By Duncan Robinson in BrusselsAuthor alerts
A tobacco-industry funded lobby group will attempt to derail a World Health Organisation summit aimed at agreeing increased taxes on smoking, according to leaked documents seen by the Financial Times.
The International Tax and Investment Centre, which is sponsored by all four major tobacco groups, will meet on the eve of the WHO’s global summit on tobacco policy in Moscow later this month in a bid to head off unwanted duty increases.
According to an invitation seen by the Financial Times, the ITIC has asked representatives from ministries of finance around the world to a private meeting that will “ensure there is a balanced approach to important excise taxation issues”.
The meeting comes in spite of rules aimed at banning tobacco companies from interfering with anti-tobacco policies. Signatories of the WHO’s Framework Convention on Tobacco Control, which provides global guidelines on antismoking policies, are obliged to “protect” legislation from the tobacco industry’s lobbying.
The WHO has taken the step of sending delegates attending the conference a warning letter about the ITIC meeting, reminding attendees about their obligations not to let the tobacco industry influence anti-tobacco policy.
Deborah Arnott, chief executive of antismoking charity ASH, said: “Of course the ITIC is arguing against the WHO tobacco tax guidelines – it’s funded by the big tobacco multinationals. The WHO has quite rightly warned governments to stay away from this industry front group.”
All four of the major international tobacco companies, including British American Tobacco and Philip Morris International, are sponsors of the ITIC and have representatives on its board of directors, along with other large multinationals.

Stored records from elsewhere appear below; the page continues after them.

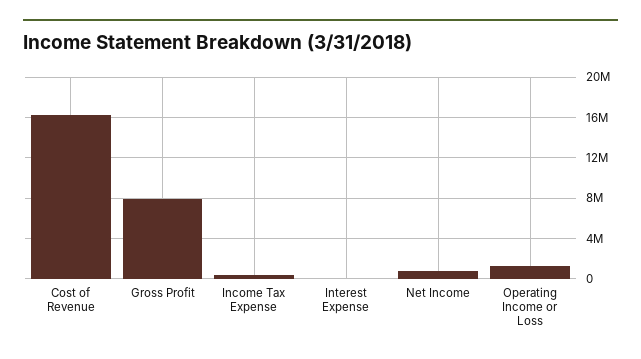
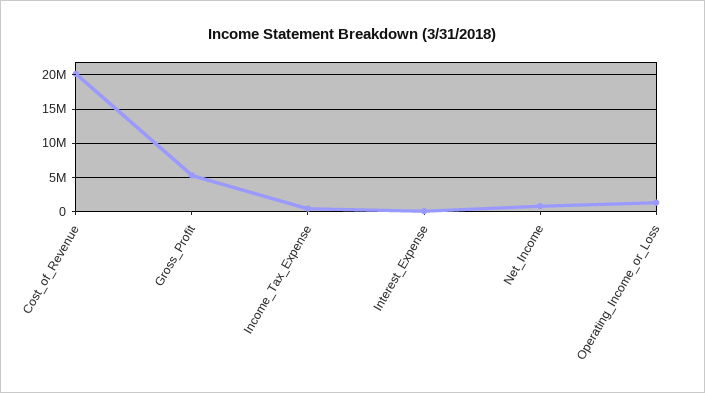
  {
-   "Cost of Revenue": 16000000,
+   "Cost of Revenue": 20000000,
-   "Gross Profit": 8000000,
+   "Gross Profit": 5000000,
    "Income Tax Expense": 0,
    "Interest Expense": 0,
    "Net Income": 1000000,
    "Operating Income or Loss": 1000000
  }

Daniel Witt, president of ITIC, defended the meeting. “ITIC serves as a neutral forum for discussions on tax and investment policy – a place where governments can go for technically sound, objective, and field-tested advice.”
He added: “It is our understanding that this briefing is fully compliant with the [the WHO’s] FCTC.”

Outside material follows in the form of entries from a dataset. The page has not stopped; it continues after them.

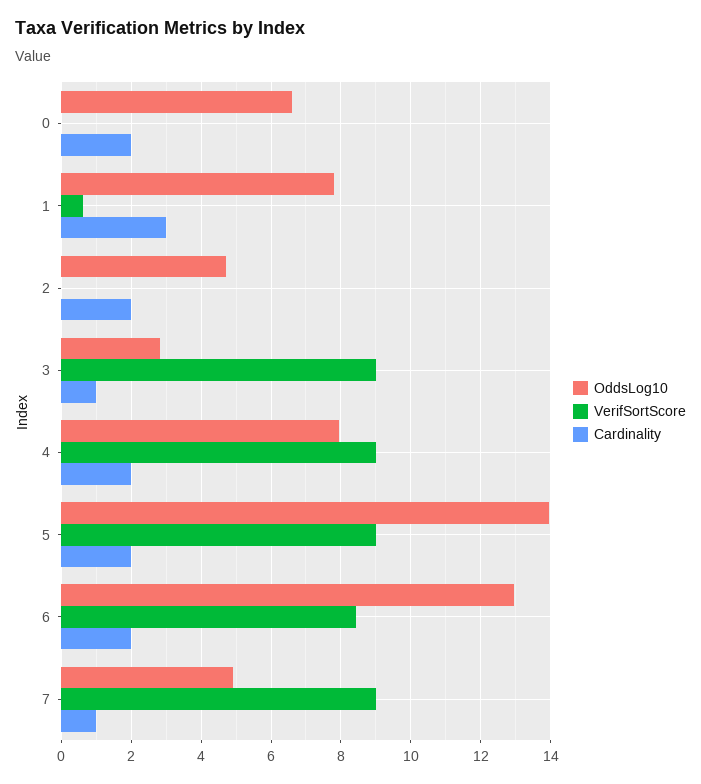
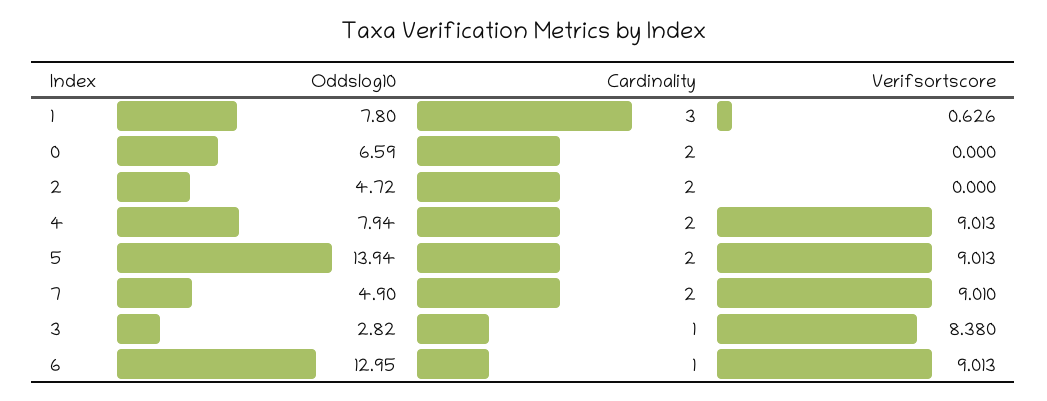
  {
    "OddsLog10": {
      "0": 6.59,
      "1": 7.8,
      "2": 4.72,
      "3": 2.82,
      "4": 7.94,
      "5": 13.94,
      "6": 12.95,
      "7": 4.9
    },
    "VerifSortScore": {
      "0": 0,
      "1": 0.626,
      "2": 0,
-     "3": 9,
+     "3": 8.38,
      "4": 9.013,
      "5": 9.013,
-     "6": 8.4,
+     "6": 9.013,
      "7": 9.01
    },
    "Cardinality": {
      "0": 2,
      "1": 3,
      "2": 2,
      "3": 1,
      "4": 2,
      "5": 2,
-     "6": 2,
+     "6": 1,
-     "7": 1
+     "7": 2
    }
  }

The private meeting, which is being held in a luxury hotel in Moscow, will be “closed to media and industry representatives”. It is being run in conjunction with the Eurasian Economic Commission, the newly formed customs union between Russia, Belarus and Kazakhstan.

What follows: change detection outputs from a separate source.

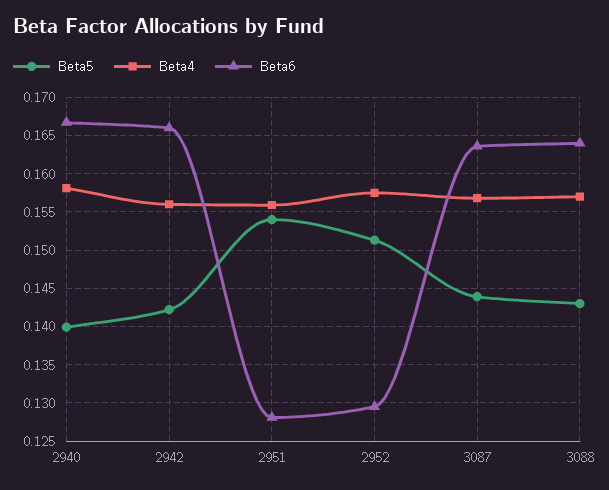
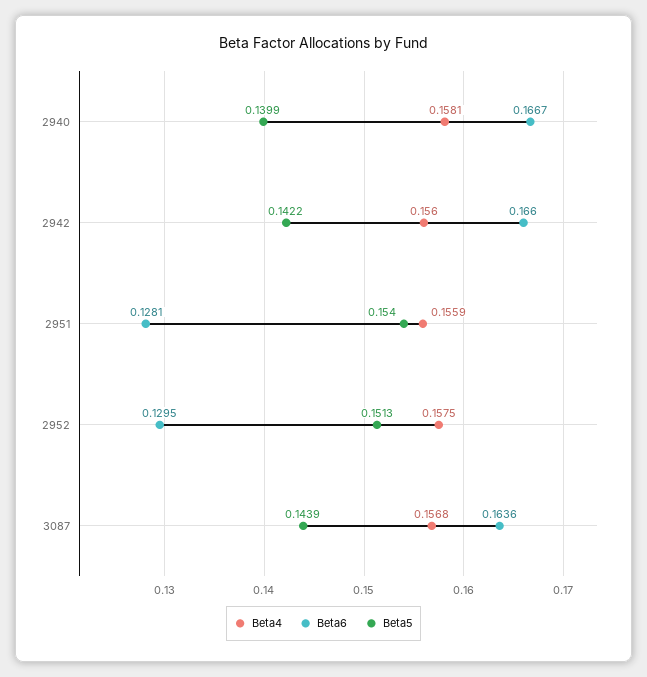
  {
    "Beta5": {
      "2940": 0.1399,
      "2942": 0.1422,
      "2951": 0.154,
      "2952": 0.1513,
-     "3087": 0.1439,
+     "3087": 0.1439
-     "3088": 0.143
    },
    "Beta4": {
      "2940": 0.1581,
      "2942": 0.156,
      "2951": 0.1559,
      "2952": 0.1575,
-     "3087": 0.1568,
+     "3087": 0.1568
-     "3088": 0.157
    },
    "Beta6": {
      "2940": 0.1667,
      "2942": 0.166,
      "2951": 0.1281,
      "2952": 0.1295,
-     "3087": 0.1636,
+     "3087": 0.1636
-     "3088": 0.164
    }
  }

The invitation states: “The purpose of the briefing will be to assemble Ministry of Finance and Tax Administration representatives ahead of the WHO meeting to review international practices on tobacco excise taxation.”
The tobacco industry argues that it should have a say when it comes to tax issues. However, the WHO will debate measures aimed at ensuring tax policies are “protected” from the industry at the conference, which starts in Moscow on 13 October.
Antismoking advocates argue that increased excise duties are one of the most effective ways of reducing cigarette consumption. But higher taxes on cigarettes can lead to increased profitability at large tobacco companies, which can raise their prices beneath any duty increases.